Con il più grande debito pubblico europeo, il nostro paese si trova in condizioni critiche in vista della manovra di bilancio. Aggravate, per giunta, dagli errori commessi da Meloni nelle sedi europee, fra giungo e luglio e per la verità anche prima (quando ha negoziato il nuovo patto di stabilità).

Sarà quindi molto difficile, se non impossibile, negoziare con l’Europa margini di azione nazionali. Oltretutto, per l’attitudine del nostro governo e le decisioni errate di questi anni (fra cui il cattivo utilizzo del Pnrr, i cui piani sono stati criticati dal ministro Giancarlo Giorgetti, che li ha paragonati alla «pianificazione sovietica»), l’Italia rappresenta anche il maggiore ostacolo all’attivazione della seconda gamba fondamentale della politica economica, di grande aiuto per noi: il debito europeo. 

L’Italia dovrà quindi fare affidamento solo sulle sue forze. In un contesto ostile sia per ragioni oggettive (l’elevata dimensione del debito che ci rende fragili e blocca scandalose quantità di risorse per pagare gli interessi, come ben ricordato dal governatore della Banca d’Italia), sia per motivi soggettivi (la natura di un governo nazionalista di destra e le sue, conseguenti, scelte e posture).

Quel che è peggio, è che il governo affronta una situazione così critica senza nessuna idea di quel che serva davvero al paese, alla nostra economia: punta in sostanza al piccolo cabotaggio, tanto che i 25 o 30 miliardi della manovra dovrebbero andare quasi esclusivamente a rinnovare la copertura di misure che sono già in vigore e consistono, in sostanza, in qualche alleggerimento delle tasse (su tutte lo sgravio del cuneo fiscale o l’accorpamento delle prime due aliquote Irpef).

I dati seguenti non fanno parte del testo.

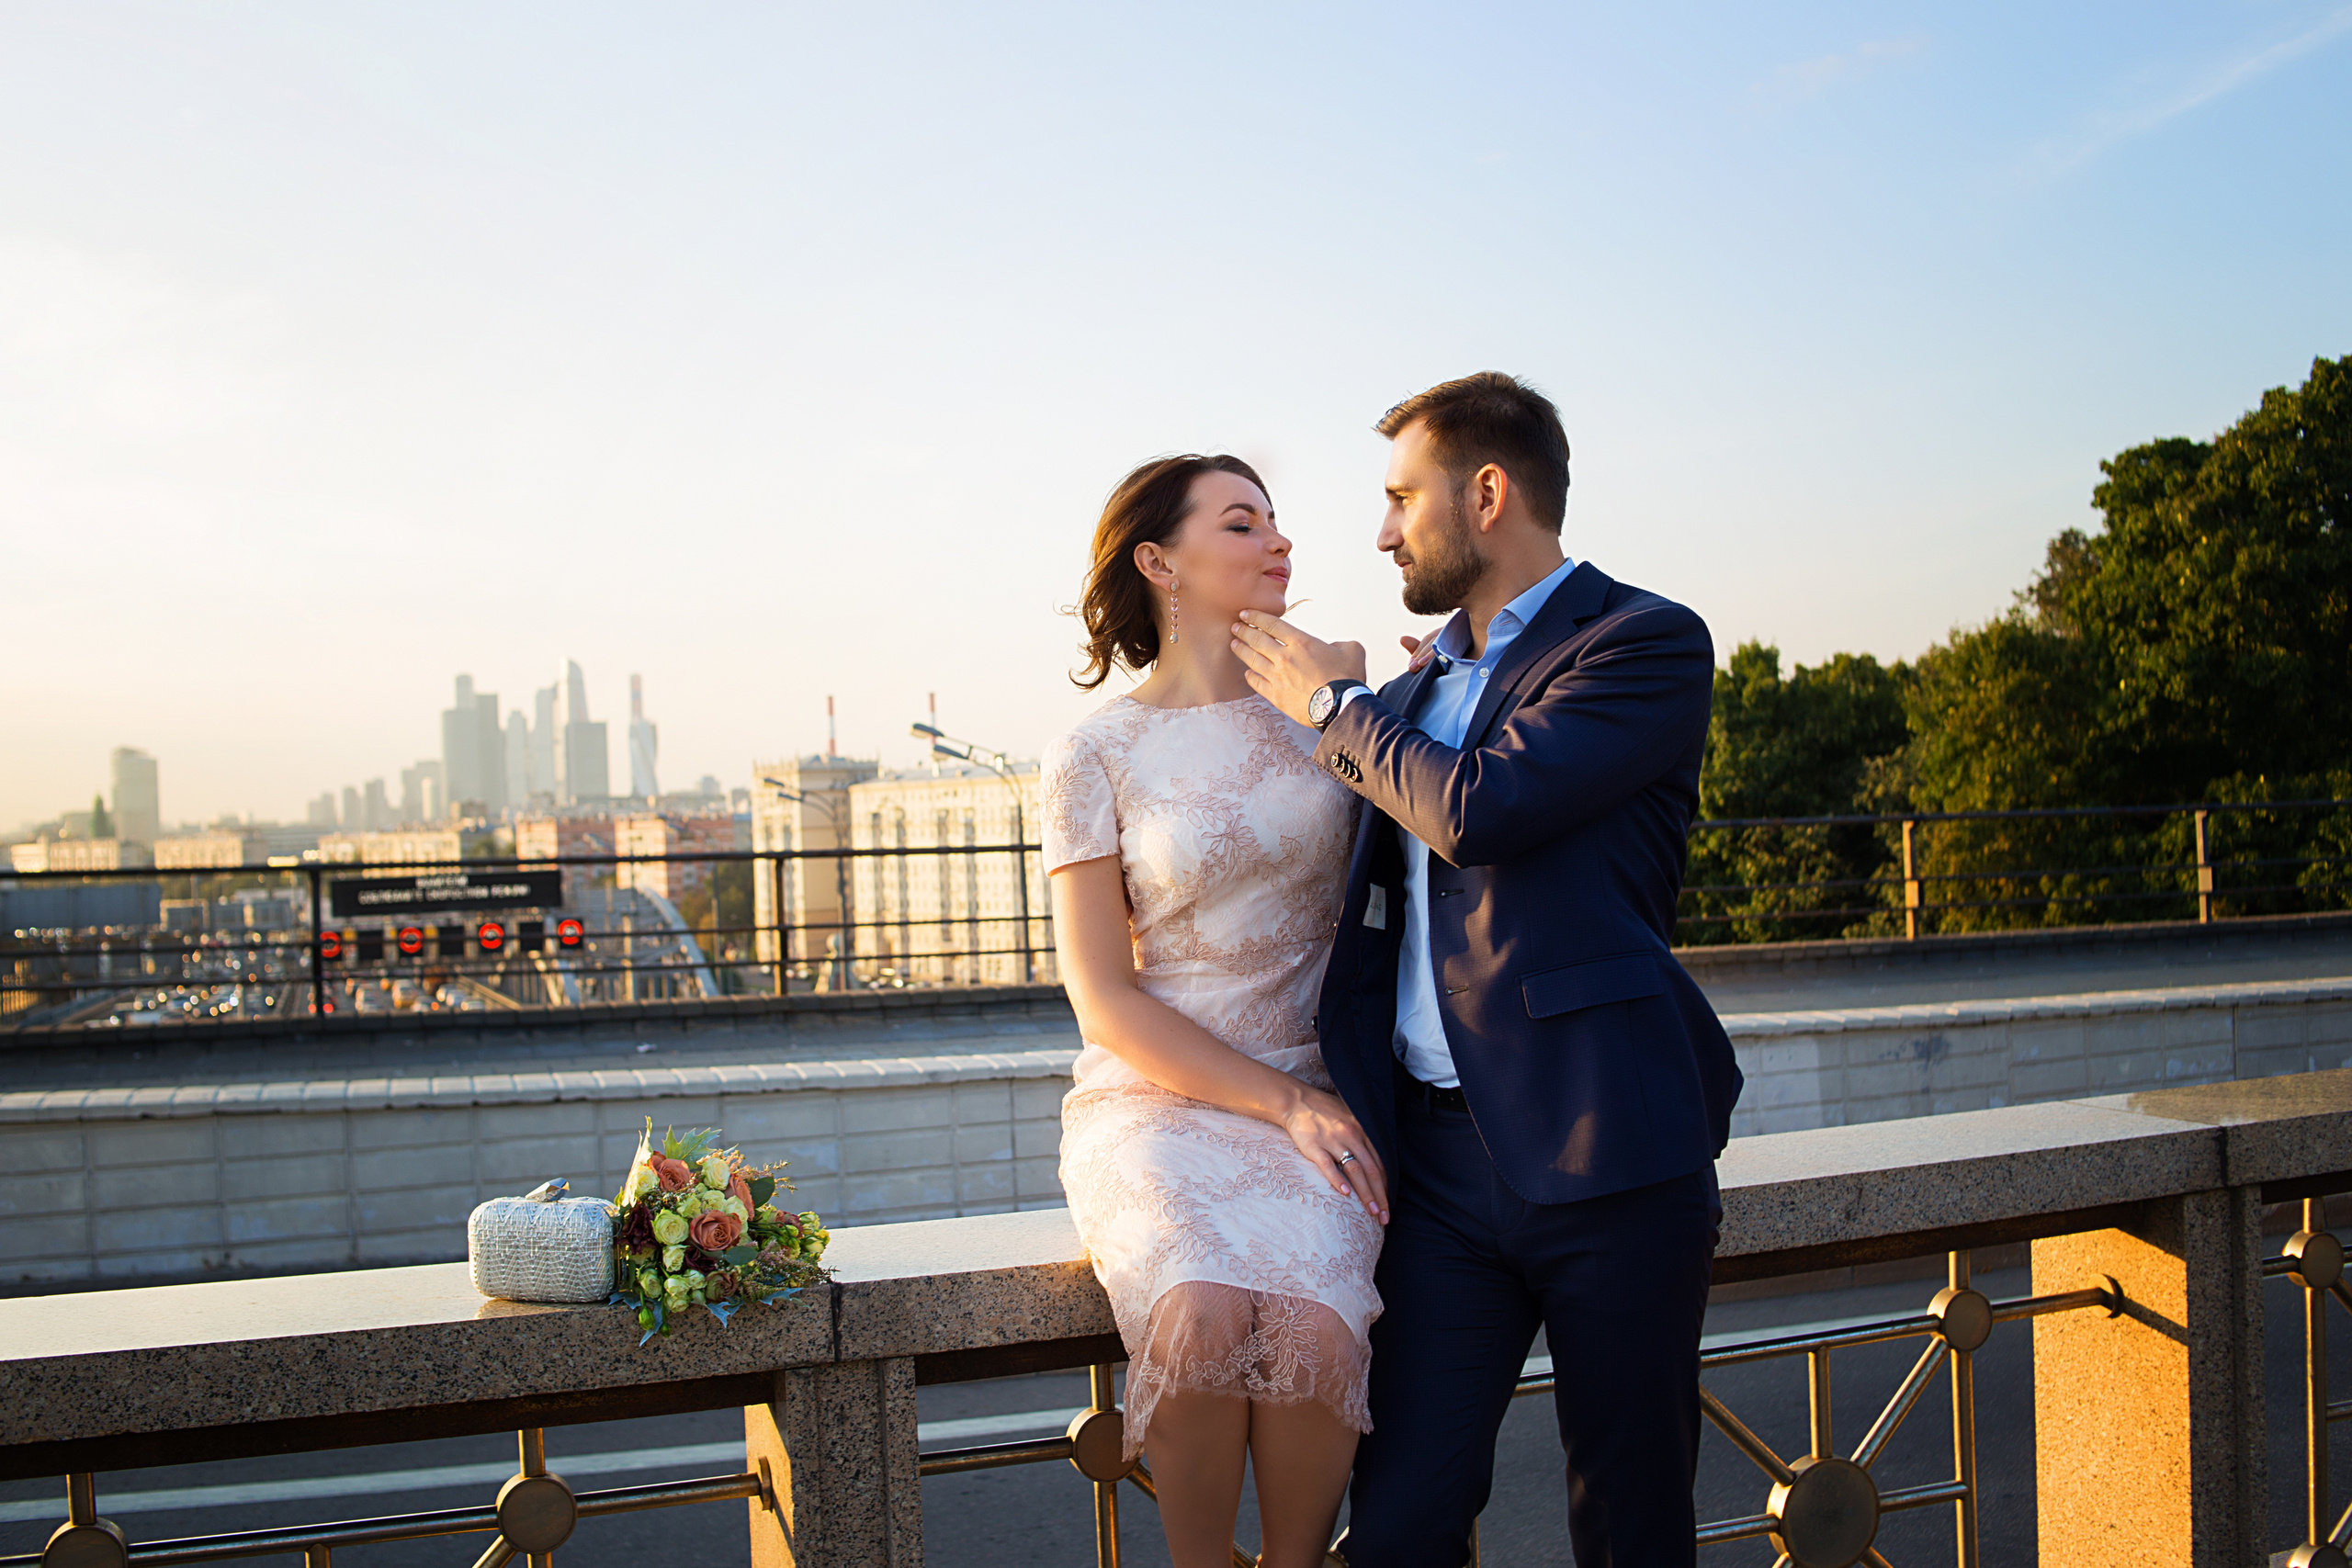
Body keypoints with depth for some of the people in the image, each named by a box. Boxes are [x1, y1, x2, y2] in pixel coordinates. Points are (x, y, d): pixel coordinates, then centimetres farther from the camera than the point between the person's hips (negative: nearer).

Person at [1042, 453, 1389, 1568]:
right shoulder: (1095, 754, 0)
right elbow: (1106, 1003, -3)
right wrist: (1284, 1103, -12)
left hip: (1314, 1098, 2)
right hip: (1157, 1099, -2)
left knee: (1313, 1326, -28)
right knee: (1203, 1315, -31)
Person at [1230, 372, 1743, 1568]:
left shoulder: (1648, 642, -4)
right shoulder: (1418, 691, 19)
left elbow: (1481, 809, -18)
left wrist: (1335, 706, -3)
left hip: (1605, 1153, -5)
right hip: (1441, 1157, 5)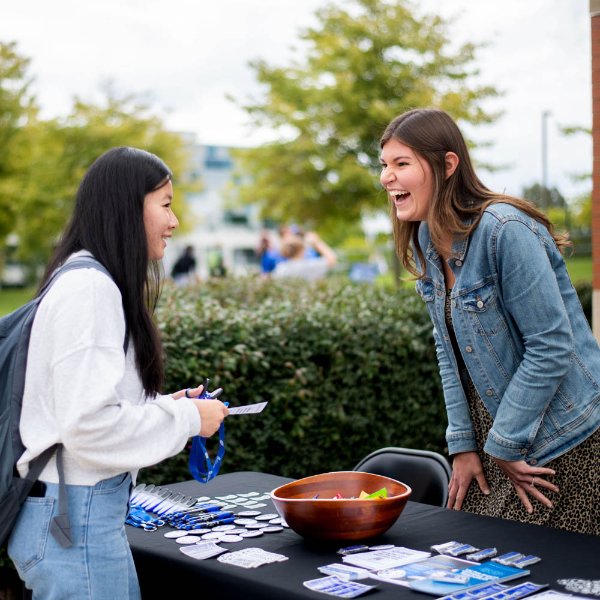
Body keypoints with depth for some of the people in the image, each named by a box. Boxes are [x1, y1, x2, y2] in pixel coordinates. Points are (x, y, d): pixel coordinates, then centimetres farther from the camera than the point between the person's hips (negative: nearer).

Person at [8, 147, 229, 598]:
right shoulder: (89, 289, -18)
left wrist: (165, 405, 6)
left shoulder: (97, 283, 11)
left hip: (94, 508, 9)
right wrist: (187, 419, -12)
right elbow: (90, 424, -23)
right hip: (75, 518, -9)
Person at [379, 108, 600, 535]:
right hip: (495, 434, 8)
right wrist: (463, 444, 4)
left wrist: (504, 446, -15)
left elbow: (551, 347, -22)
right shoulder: (427, 240, 4)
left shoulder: (505, 231, -22)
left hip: (562, 439, -8)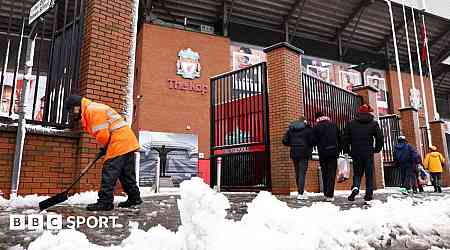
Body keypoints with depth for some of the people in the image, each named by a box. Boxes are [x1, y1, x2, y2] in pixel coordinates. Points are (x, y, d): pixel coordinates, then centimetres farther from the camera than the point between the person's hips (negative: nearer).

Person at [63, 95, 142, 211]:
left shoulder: (92, 110, -10)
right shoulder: (94, 109, 23)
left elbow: (102, 134, -17)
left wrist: (104, 148, 0)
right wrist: (105, 148, 12)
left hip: (119, 143, -11)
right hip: (128, 143, 11)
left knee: (109, 173, -7)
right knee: (127, 174, 16)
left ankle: (105, 202, -3)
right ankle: (134, 197, 24)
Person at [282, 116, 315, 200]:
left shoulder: (290, 129, 8)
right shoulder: (308, 129, -4)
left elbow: (285, 141, 4)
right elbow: (312, 141, -11)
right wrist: (309, 146, 9)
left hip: (294, 153, 4)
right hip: (304, 153, -4)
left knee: (297, 173, 14)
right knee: (302, 174, -4)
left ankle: (301, 191, 25)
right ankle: (300, 194, -9)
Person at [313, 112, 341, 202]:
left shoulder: (317, 127, -3)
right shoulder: (333, 124, 8)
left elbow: (315, 141, -6)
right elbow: (339, 138, 10)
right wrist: (338, 150, 16)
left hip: (323, 153, -1)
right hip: (333, 152, 2)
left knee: (325, 174, 12)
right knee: (332, 174, 2)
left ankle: (326, 194, 15)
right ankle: (330, 195, -4)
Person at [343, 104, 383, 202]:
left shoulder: (351, 123, 3)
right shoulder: (374, 124, 2)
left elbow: (346, 138, 1)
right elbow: (379, 137, 0)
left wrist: (347, 151, 10)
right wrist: (377, 149, 14)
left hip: (356, 153, 1)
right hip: (368, 153, -1)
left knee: (357, 173, 10)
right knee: (369, 174, 9)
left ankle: (355, 187, -15)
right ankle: (369, 194, 10)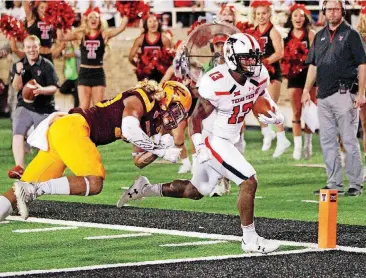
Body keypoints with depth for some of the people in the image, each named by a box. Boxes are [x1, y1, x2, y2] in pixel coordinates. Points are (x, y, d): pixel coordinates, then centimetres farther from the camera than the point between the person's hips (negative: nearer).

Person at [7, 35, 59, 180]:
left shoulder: (47, 65, -3)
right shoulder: (18, 65, 6)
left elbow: (54, 88, -6)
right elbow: (17, 87, -4)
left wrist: (42, 90, -27)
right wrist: (18, 73, -23)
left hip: (44, 109, -1)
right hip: (24, 107, 1)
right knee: (17, 134, -19)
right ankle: (19, 167, -29)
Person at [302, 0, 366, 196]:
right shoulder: (320, 36, 17)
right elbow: (313, 65, 20)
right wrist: (307, 90, 10)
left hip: (344, 94, -7)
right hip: (324, 96, 7)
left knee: (349, 141, -5)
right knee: (327, 142, 8)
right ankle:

Non vi è una proposta su come affrontare il problema del declinante potere d’acquisto delle famiglie, che non ha pari in nessun altro paese europeo; né su come rilanciare gli investimenti pubblici in settori cruciali – amministrazione, infrastrutture, istruzione, ricerca – innanzitutto per la nostra economia; né su come salvaguardare servizi sociali (la sanità pubblica in primis) da cui dipendono diritti fondamentali dei cittadini e la qualità della vita in particolare della classe media e dei ceti più svantaggiati; né su come promuovere politiche industriali che ci consentano di affrontare le grandi sfide che hanno oggi davanti i paesi avanzati, su tutte la conversione ecologica.

Casse vuote

Del resto, se anche ci fossero le idee o le intenzioni, a che servirebbero? Mancano i soldi. E il governo non vuole né è in grado di mettere in campo l’unica seria operazione che si può fare in questi casi, come alternativa al nuovo debito: la redistribuzione fiscale, aumentando le imposte sulle rendite (che verrebbero così scoraggiate) e sulle grandi ricchezze, o abbattendo l’evasione che presumibilmente (stando ai margini dichiarati) è ancora molto forte fra gli autonomi.

Interventi di questo tipo sono del tutto estranei all’orizzonte di questa maggioranza (ma è quello di cui l’Italia ha bisogno non solo per essere un paese più giusto e innovativo, ma anche più credibili agli occhi dei nostri partner).

Anzi, il governo con le sue misure ha favorito questo stato di cose: la flat tax per chi dichiara meno di 85mila euro (nel 2023 confermata ed estesa, innalzando la soglia), oltre a creare enormi ingiustizie a danno dei lavoratori dipendenti incentiva proprio l’evasione degli autonomi. Andrebbe sostituita con una normativa fiscale, fortemente progressiva a vantaggio dei redditi medi e bassi, che tratti allo stesso modo autonomi e dipendenti.

Ma anche in altri campi, in verità, le poche idee che il governo ha sono sbagliate.

La discussione sullo ius soli ha evidenziato come l’approccio xenofobo e vessatorio della componente più forte di questa maggioranza sia nocivo anche per la crescita economica, oltre che per la dignità delle persone e per la stessa sicurezza dei cittadini.

Il corporativismo diffuso, dal terziario all’agricoltura, l’oscurantismo addirittura sulle frontiere più interessanti della ricerca scientifica (la carne coltivata), il trattamento di favore riservato alla piccola dimensione contribuiscono a mantenere il nostro paese ingessato e ancorato a produzioni e metodi ormai fuori tempo.

E per la verità fanno perdere anche risorse nell’immediato: eliminando gli incentivi di cui godono oggi gli allevamenti intensivi e altre produzioni ambientalmente dannose si recupererebbero decine di miliardi (e quanto si potrebbe recuperare mettendo a gara le concessioni balneari?).

Sono solo alcuni esempi di quello che si potrebbe fare. Ma per tradurli in realtà c’è bisogno di un’altra visione, di un’altra maggioranza, di un altro governo.